In November 2008, China West, LLC (“CW”) filed a Demand For Arbitration with the American Arbitration Association the case of CW and Genesis Technology Group, Inc. n/k/a Genesis Pharmaceuticals Enterprises, Inc. and Joshua Tan. In that matter, CW sought from the Company in the amount of approximately $7,500,000 for breach of contract and fiduciary duty damages in connection with the Company’s October 2007 reverse merger.

In February 2009, the Company received a written notice from the Panel that CW II had withdrawn the arbitration without prejudice.

Note 21 - Subsequent events

In July 2009, the Company issued 1,009 share of common stock to a director as part of his compensation for services. The Company valued these shares at the fair market value on the date of grant of $9.91 per share, or $10,000 in total, based on the trading price of common stock (post 40-to-1 reverse split).

As a result of the delay in its ability to transfer cash out of PRC (partially due to the stricter foreign exchange restrictions and regulations imposed in the PRC starting in December 2008), the Company became delinquent on the payment of interests under the November 2007 Debentures and May 2008 Notes in June 2008. On August 10, 2009, the Company and Pope Investments LLC (“Pope”) entered into a Letter Agreement (the “Letter Agreement”), whereby Pope agreed (i) to waive certain provisions set forth in the November 2007 Purchase Agreement, by and between the Company and Pope with respect to the November 2007 Debentures of the Company issued to Pope, and (ii) to waive certain provisions set forth in the May 2008 Securities Purchase Agreement, by and between the Company and the investors who are parties thereto (collectively, the “Investors”) with respect to the May 2008 Notes issued to the Investors.
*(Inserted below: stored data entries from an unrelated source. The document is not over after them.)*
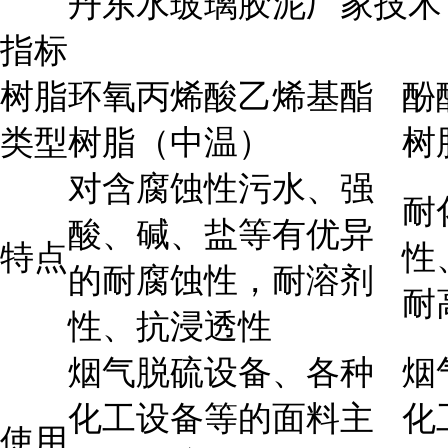
丹东水玻璃胶泥厂家技术
指标
树脂
环氧丙烯酸乙烯基酯
酚
类型
树脂（中温）
树
对含腐蚀性污水、强
耐
酸、碱、盐等有优异
特点
性
的耐腐蚀性，耐溶剂
耐
性、抗浸透性
烟气脱硫设备、各种
烟
化工设备等的面料主
化
使用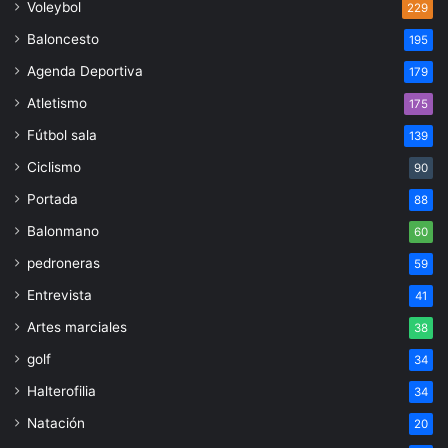
Voleybol
229
Baloncesto
195
Agenda Deportiva
179
Atletismo
175
Fútbol sala
139
Ciclismo
90
Portada
88
Balonmano
60
pedroneras
59
Entrevista
41
Artes marciales
38
golf
34
Halterofilia
34
Natación
20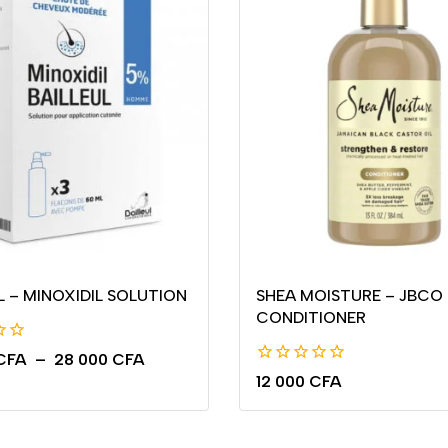
L – MINOXIDIL SOLUTION
SHEA MOISTURE – JBCO
CONDITIONER
CFA
–
28 000
CFA
0
12 000
CFA
de
5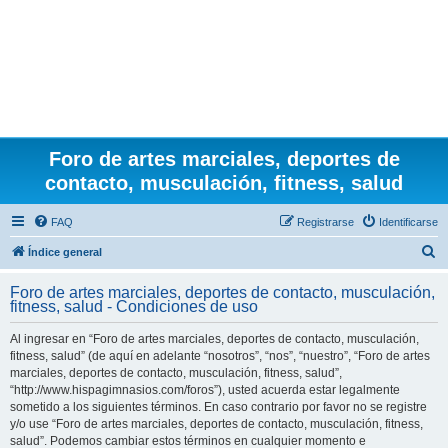
Foro de artes marciales, deportes de
contacto, musculación, fitness, salud
FAQ
Registrarse
Identificarse
B
Índice general
u
Foro de artes marciales, deportes de contacto, musculación,
s
fitness, salud - Condiciones de uso
c
Al ingresar en “Foro de artes marciales, deportes de contacto, musculación,
a
fitness, salud” (de aquí en adelante “nosotros”, “nos”, “nuestro”, “Foro de artes
r
marciales, deportes de contacto, musculación, fitness, salud”,
“http://www.hispagimnasios.com/foros”), usted acuerda estar legalmente
sometido a los siguientes términos. En caso contrario por favor no se registre
y/o use “Foro de artes marciales, deportes de contacto, musculación, fitness,
salud”. Podemos cambiar estos términos en cualquier momento e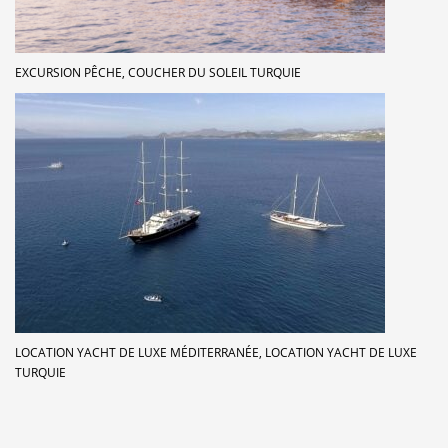
EXCURSION PÊCHE, COUCHER DU SOLEIL TURQUIE
LOCATION YACHT DE LUXE MÉDITERRANÉE, LOCATION YACHT DE LUXE
TURQUIE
Pope is the holder of $5,000,000 principal amount of the November 2007 Debentures and the holder of $17,000,000 aggregate principal amount of the May 2008 Notes (collectively, the “Pope Notes”).
 
Pursuant to the Letter Agreement, Pope (i) agreed to waive until August 17, 2009 the Events of Default (as defined in the November 2007 Debentures and May 2008 Notes) that have occurred as a result of the Company’s failure to timely make interest payments on the November 2007 Debentures and May 2008 Notes that were due and payable on May 30, 2009, and agreed not to provide written notice to the Company with respect to the occurrence of either of such Events of Default provided that the Company has made such interest payment to the holders of the November 2007 Debentures and the holders of the May 2008 Notes on or prior to August 17, 2009, (ii) agreed that in lieu of payment of the $660,000 in cash interest with respect to the Pope Notes that was due and payable to Pope on May 30, 2009, that the Company shall issue to Pope on or prior to August 17, 2009, 82,500 shares (the “Shares”) of its Common Stock (such payment shall be referred to herein as the “Special Interest Payment”), and (iii) waived each and every applicable provision of the 2007 Purchase Agreement, the 2008 Securities Purchase Agreement (including, without limitation Section 4.17 (Right of First Refusal) and 4.21(c) (Additional Negative Covenants of the Company)), the November 2007 Debentures and the May 2008 Notes, each to the extent necessary in order to permit the Company to make the Special Interest Payment.

The Company subsequently satisfied its interest payment obligations to the investors and the 82,500 shares of Special Interest Payment were issued on August 10, 2009.

In September 2009, the Company issued 62,500 shares of its common stock in connection with the conversion of $500,000 of May 2008 Convertible Debentures.
 
The Company has performed an evaluation of subsequent events through September 28, 2009, which is the date these consolidated financial statements were issued.
 
See report of independent registered public accounting firm.